Review: ‘Annie’ at Charm City Players

Five years on, Charm City Players Annie-versary production of Annie closes to a nearly sold out house.

Reviewed by James Gilbert

On Sunday, November 26, I was able to see the closing performance of Charm City Player’s production of Annie, a special anniversary run of this beloved musical. It was the first show that Charm City ever performed as a company five years ago.

Director Stephen Napp goes the extra mile to transport the audience back to Depression Era America. The evening began with the playing of “Brother Can You Spare a Dime” over the sound system as the house lights faded. After the song a 1930’s style newsreel plays to further transport us into the depression era. Scenes of actual Depression Era America are shown, as well as a clip of Oliver “Daddy” Warbucks giving a speech. These are not the only things used to set the mood.

Christina Napp, Reese Bruning, and E. Lee Nichol. Photograph by Lae Photography.

The costumes, by Sandy Rybczynski, Tara Herbert, and Kathryn Weaver, help to show the poorest of the poor and the richest of the rich. The orphans and residents of Hooverville dressed in rags contrasted by the Oliver Warbucks and his staff wearing the best of the best, including an exquisite evening gown worn by Warbucks’ secretary Grace Farrell in the ending scenes of the show.

:::

## Task prompt:
Explain why, according to the review above, a 1930s-style newsreel was played after the opening song.

:::

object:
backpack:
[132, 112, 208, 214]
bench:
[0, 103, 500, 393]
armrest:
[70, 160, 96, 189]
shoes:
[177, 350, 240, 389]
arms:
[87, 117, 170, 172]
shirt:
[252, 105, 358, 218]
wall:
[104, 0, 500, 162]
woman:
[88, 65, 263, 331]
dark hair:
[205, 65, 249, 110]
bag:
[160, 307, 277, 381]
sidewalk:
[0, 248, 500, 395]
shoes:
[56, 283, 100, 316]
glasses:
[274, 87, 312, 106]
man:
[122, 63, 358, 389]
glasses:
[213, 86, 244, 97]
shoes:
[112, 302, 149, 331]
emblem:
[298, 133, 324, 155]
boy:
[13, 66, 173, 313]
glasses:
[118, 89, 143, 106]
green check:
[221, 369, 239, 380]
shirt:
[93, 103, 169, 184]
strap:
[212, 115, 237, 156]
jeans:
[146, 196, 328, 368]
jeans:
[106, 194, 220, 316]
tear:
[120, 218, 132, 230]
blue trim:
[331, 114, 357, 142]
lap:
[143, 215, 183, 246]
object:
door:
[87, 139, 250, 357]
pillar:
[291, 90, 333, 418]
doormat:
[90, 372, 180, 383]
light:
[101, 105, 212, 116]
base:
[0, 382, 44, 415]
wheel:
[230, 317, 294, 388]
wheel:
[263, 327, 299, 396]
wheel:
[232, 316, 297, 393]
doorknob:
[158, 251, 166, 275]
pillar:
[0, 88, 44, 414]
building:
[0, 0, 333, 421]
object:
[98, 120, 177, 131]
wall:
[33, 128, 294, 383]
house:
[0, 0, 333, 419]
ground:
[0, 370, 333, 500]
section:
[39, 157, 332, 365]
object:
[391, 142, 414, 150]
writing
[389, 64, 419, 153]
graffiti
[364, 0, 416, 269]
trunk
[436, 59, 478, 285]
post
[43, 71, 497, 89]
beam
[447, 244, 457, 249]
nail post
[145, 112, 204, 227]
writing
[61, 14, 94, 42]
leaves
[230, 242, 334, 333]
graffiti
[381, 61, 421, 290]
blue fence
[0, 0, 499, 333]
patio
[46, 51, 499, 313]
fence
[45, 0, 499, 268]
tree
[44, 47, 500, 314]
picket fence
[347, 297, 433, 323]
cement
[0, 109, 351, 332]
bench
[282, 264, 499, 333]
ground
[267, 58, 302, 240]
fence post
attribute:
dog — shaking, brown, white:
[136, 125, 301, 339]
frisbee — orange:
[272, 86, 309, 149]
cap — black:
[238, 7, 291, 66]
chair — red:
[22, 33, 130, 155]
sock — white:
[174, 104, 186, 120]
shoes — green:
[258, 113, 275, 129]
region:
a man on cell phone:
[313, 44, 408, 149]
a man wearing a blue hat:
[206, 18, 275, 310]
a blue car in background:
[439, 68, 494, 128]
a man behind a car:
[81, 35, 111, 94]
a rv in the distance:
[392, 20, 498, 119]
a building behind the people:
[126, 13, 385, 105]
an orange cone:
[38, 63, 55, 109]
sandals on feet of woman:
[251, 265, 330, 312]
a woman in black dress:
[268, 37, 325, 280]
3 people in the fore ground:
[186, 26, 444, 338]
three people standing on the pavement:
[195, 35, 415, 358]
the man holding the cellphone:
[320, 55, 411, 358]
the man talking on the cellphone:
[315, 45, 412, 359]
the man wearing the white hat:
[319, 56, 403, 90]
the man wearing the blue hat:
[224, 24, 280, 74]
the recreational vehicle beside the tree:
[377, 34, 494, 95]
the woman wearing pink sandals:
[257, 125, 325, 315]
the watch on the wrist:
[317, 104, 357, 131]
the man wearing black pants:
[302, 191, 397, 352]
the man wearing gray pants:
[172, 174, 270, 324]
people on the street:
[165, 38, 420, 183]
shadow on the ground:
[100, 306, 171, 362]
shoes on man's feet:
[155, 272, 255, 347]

:::

## Result below:
The newsreel was meant to transport the audience further into the Depression era. It was part of Director Stephen Napp's effort to take the audience back to Depression Era America, following the playing of "Brother Can You Spare a Dime" as the house lights faded. It showed scenes of actual Depression Era America and a clip of Oliver "Daddy" Warbucks giving a speech.